In 2021, both the landowner and tenant farmer decided to plant a windbreak alongside one of the working fields, for two main reasons: to protect the property from strong wind patterns, and to more easily plow and till waterlogged fields.

In 2022, PUR visited the Dalston site. Although there was some bug and weed pressure, the trees were in good health — with survival at approximately 95%. American Sycamore has been the most successful
tree species planted at this site.


Twelve years ago, this third-generation dairy farm transitioned to the organic production of row crops — such as corn, soy, and alfalfa. The landowners of this farm have also implemented several regenerative agriculture practices such as crop rotations, cover cropping, and windbreaks.

In 2022, the owners of the Mossley site decided to incorporate three windbreaks around their fields, in order to protect their crops from extreme weather patterns. One of the windbreaks was composed of one row of Norway Spruce, while the other two windbreaks were composed of two rows: one of Norway Spruce and the other of Eastern White Cedar.

This site was also prepared with thick plastic mulch, which helps to minimize the presence of competitive weeds and retain soil moisture.

Kawartha Lakes

Composed of 42 hectares, this farm is currently being used for pasturing animals.

While the landowners are selecting which crops to produce, they have decided to reforest some of their fields and establish windbreaks in order to create a beautiful space for walks and leisure.

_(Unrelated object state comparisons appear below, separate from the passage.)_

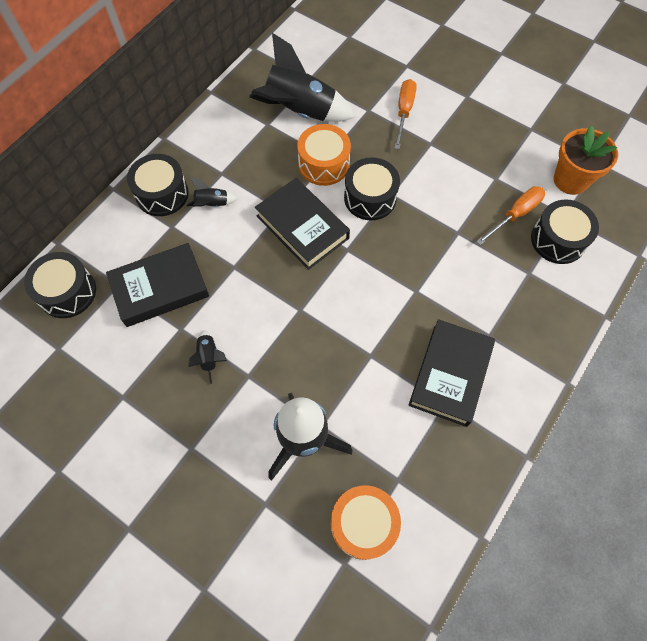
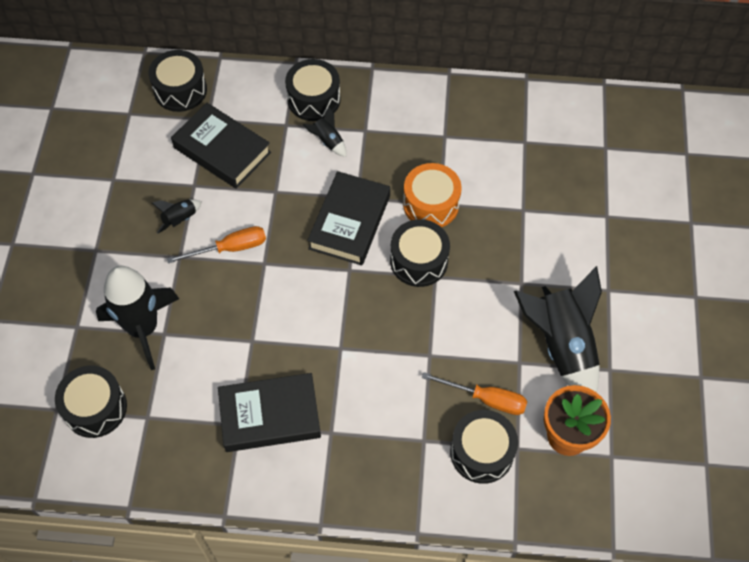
camera: 60 degrees right, 5 degrees down
black rocket [249,33,355,122] -> black rocket moved to [514,266,602,392]
orange drum [331,485,401,560] -> black drum [55,366,127,438]
orange screwdriver [394,79,417,149] -> orange screwdriver moved to [167,226,266,264]

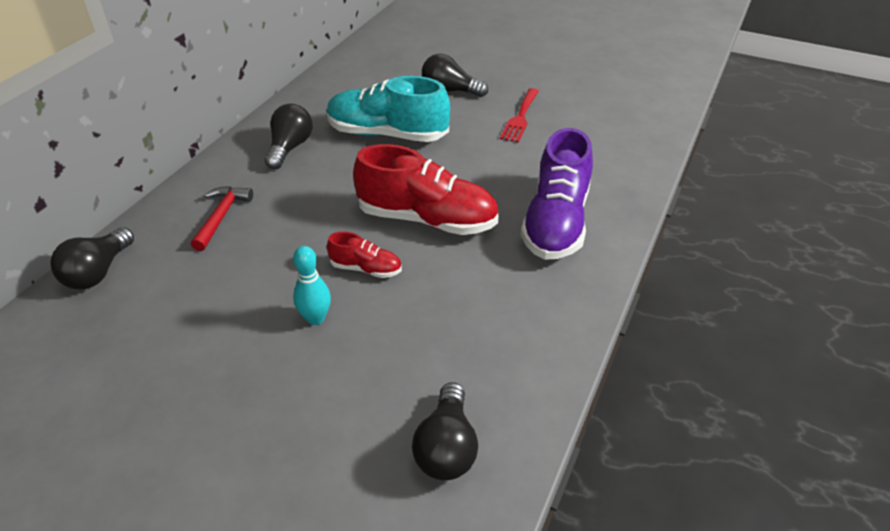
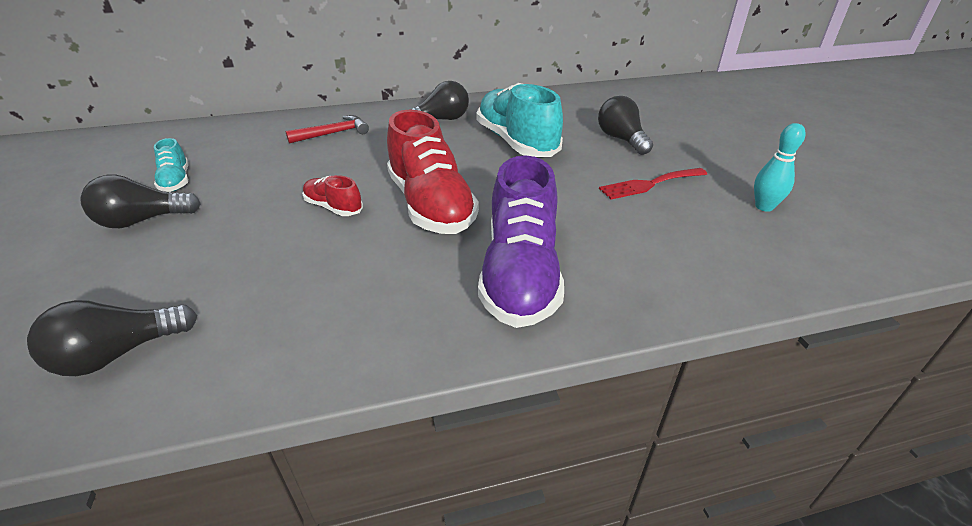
camera: 50 degrees right, 5 degrees down
black light bulb [50,227,134,290] -> black light bulb moved to [81,175,201,228]
turquoise bowling pin [293,246,331,325] -> turquoise bowling pin moved to [754,123,806,212]
red shoe [327,232,402,278] -> red shoe turned 150 degrees clockwise [302,175,363,216]
purple shoe [521,128,593,260] -> purple shoe turned 60 degrees counterclockwise [478,155,564,328]
none -> turquoise shoe [154,138,189,192]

The species planted at this site were: Hybrid Poplar, Black Walnut, European Larch, White Spruce, White Pine, Red Oak, and Butternut Hickory.

"When land is used for food production, there should be a balanced plan to help offset that usage and minimize or eliminate contributions to the net carbon produced."

Creemore, Ontario

"These trees will help connect the woodlots on our property as well as those on neighbouring properties."